— begin PASSAGE GIVEN —
Posted on 25 Feb 2010
Today marks the kickoff President Barack Obama's major health care summit with a group of deeply divided Republicans and Democrats, although optimism about a positive outcome appears to be slim. The summit will run from 10 am to 4 pm.
According to a poll conducted by USA Today, three out of four Americans say they believe the meeting of the deeply divided politicians will yield a new health care agreement.
Congressional Republicans are set against President Obama’s health care plan with its hefty $950 billion price tag, preferring to take incremental steps instead. Some congressional Democrats are already looking past the summit, instead planning to try to push through a health care on their own, if at all possible.
Sen. Chris Dodd, a key author of the Senate health care bill, told reporters flatly Wednesday that if Republicans continue to demand that Democrats scrap their health care proposals and start over, "then there's nothing to talk about."
"If you expect me to start all over on this, there's really not much point in this, 'cause we're not going to start over," Dodd said.
— end PASSAGE GIVEN —
— begin SUPPLIED DATA —
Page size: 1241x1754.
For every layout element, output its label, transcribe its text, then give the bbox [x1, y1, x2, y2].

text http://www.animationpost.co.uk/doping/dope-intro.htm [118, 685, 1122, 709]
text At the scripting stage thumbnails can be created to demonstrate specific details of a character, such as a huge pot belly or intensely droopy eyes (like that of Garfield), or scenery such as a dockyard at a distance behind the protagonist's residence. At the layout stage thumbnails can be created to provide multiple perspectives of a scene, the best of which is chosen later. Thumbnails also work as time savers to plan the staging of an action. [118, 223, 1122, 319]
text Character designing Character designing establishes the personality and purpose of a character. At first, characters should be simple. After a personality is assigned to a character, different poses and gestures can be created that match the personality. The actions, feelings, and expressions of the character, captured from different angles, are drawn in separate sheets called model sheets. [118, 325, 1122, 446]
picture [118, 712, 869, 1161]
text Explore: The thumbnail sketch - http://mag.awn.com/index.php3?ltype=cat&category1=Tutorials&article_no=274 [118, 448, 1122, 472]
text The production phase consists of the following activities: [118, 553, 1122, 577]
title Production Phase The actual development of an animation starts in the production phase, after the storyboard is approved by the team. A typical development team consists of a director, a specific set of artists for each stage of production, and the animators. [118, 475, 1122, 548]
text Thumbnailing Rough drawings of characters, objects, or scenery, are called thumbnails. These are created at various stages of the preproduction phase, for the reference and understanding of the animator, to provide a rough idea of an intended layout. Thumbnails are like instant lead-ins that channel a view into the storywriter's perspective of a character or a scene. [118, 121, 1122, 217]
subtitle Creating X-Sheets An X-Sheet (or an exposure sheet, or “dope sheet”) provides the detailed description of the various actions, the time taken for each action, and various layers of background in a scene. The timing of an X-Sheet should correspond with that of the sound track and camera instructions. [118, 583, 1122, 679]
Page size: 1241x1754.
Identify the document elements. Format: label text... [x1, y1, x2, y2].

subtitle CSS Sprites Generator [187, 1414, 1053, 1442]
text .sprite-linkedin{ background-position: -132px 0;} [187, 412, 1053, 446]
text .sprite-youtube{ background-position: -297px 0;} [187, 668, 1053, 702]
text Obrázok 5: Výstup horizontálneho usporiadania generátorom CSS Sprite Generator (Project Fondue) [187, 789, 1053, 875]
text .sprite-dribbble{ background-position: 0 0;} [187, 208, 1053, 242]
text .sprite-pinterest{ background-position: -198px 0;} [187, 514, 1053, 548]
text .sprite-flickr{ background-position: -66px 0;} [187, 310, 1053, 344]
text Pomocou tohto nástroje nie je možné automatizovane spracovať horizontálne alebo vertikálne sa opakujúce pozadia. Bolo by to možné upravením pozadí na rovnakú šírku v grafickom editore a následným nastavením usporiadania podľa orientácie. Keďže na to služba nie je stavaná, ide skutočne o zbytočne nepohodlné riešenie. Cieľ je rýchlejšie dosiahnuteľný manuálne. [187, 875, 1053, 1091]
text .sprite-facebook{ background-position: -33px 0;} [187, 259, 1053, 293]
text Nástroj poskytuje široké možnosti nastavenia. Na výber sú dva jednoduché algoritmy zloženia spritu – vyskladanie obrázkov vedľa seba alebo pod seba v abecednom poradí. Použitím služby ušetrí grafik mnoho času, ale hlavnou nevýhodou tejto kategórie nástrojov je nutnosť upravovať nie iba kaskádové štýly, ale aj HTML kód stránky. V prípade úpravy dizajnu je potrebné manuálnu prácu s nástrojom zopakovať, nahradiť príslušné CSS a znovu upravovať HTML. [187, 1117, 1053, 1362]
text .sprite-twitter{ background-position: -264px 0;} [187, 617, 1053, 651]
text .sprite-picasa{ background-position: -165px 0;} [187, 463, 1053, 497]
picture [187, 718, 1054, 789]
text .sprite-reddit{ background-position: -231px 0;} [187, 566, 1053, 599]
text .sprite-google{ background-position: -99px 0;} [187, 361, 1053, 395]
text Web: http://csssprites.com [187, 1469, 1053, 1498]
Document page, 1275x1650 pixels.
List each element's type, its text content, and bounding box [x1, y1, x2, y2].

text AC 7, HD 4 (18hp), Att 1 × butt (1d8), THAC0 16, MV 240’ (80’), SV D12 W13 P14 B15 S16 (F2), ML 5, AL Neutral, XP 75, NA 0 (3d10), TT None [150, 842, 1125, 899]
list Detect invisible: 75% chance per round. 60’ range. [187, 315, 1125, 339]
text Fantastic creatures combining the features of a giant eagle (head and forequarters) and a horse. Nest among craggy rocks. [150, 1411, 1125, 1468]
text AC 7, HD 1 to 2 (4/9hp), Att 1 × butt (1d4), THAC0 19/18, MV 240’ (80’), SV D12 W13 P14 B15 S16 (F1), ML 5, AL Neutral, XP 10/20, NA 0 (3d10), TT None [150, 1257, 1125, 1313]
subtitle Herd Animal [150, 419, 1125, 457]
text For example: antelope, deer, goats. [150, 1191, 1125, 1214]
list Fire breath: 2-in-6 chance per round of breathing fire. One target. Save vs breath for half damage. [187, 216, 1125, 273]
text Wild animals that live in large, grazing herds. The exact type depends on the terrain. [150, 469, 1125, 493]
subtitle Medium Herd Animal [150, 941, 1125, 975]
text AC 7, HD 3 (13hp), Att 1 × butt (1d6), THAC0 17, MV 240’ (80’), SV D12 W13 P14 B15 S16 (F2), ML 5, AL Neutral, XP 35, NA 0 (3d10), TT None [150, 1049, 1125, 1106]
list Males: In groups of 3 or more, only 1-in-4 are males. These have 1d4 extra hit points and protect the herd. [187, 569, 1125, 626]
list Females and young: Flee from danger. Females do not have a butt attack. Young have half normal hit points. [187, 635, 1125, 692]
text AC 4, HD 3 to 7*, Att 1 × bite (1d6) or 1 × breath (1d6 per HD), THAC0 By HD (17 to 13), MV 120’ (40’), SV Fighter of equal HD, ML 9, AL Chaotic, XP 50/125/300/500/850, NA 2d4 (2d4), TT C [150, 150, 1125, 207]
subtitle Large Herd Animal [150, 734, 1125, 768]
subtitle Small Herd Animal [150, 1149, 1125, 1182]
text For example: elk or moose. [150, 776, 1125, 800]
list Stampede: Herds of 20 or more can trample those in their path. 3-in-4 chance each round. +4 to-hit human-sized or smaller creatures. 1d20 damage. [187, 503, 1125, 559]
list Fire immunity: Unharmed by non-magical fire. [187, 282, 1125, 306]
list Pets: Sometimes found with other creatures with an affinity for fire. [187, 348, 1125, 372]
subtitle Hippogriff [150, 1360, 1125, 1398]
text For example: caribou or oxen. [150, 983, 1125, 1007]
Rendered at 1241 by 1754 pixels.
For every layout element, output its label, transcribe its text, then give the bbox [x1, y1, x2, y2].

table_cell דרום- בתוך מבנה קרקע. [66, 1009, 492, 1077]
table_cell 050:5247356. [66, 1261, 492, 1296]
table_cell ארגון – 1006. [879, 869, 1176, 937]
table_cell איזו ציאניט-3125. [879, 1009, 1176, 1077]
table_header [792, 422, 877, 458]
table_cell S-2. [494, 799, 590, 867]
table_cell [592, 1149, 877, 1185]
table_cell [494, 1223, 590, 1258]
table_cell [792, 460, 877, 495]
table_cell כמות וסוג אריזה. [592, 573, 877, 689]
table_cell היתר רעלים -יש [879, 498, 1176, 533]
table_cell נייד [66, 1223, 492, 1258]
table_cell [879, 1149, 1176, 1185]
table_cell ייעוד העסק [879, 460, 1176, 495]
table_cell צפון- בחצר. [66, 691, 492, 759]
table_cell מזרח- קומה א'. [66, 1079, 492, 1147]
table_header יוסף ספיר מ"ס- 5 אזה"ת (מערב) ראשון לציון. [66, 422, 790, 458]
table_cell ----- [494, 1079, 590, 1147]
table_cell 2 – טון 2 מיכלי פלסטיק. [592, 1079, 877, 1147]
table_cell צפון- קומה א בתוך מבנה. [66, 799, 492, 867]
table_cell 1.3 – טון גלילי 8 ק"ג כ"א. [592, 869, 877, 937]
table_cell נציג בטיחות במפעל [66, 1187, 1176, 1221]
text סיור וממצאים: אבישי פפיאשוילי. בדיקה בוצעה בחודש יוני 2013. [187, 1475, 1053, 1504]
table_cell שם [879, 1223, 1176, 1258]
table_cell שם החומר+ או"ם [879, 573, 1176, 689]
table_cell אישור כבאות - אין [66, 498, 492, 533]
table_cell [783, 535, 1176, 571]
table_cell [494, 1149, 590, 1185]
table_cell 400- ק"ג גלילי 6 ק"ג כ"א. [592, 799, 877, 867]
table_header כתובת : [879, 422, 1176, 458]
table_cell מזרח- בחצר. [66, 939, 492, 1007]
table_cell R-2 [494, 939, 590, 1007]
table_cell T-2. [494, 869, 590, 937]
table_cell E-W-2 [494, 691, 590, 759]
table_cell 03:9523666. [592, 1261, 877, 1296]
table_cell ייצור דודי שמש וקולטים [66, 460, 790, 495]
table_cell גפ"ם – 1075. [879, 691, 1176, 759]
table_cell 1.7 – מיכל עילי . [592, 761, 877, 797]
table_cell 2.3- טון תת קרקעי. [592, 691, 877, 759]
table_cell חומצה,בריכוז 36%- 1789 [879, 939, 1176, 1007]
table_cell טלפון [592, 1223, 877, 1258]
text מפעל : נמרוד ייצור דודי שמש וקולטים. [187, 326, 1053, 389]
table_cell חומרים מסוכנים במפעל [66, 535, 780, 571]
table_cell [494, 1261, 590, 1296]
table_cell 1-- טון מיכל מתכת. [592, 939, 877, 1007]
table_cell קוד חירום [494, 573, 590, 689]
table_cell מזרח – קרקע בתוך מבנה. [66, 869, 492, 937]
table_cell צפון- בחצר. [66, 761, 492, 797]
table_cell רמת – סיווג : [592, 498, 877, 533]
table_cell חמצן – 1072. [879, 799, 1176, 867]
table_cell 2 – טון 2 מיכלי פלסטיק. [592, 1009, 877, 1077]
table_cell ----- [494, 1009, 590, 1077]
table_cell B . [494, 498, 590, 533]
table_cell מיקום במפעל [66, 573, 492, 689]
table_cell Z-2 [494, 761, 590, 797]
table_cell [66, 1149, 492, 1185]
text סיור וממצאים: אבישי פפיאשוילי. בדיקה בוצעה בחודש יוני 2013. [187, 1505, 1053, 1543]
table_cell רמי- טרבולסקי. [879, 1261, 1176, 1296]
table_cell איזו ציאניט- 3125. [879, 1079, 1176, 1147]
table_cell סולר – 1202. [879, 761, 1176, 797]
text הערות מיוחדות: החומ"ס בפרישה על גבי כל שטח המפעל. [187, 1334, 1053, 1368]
— end SUPPLIED DATA —
STATED GOAL:
According to the news post about the health care summit, what is the price tag of President Obama's health care plan?

TASK ANSWER:
$950 billion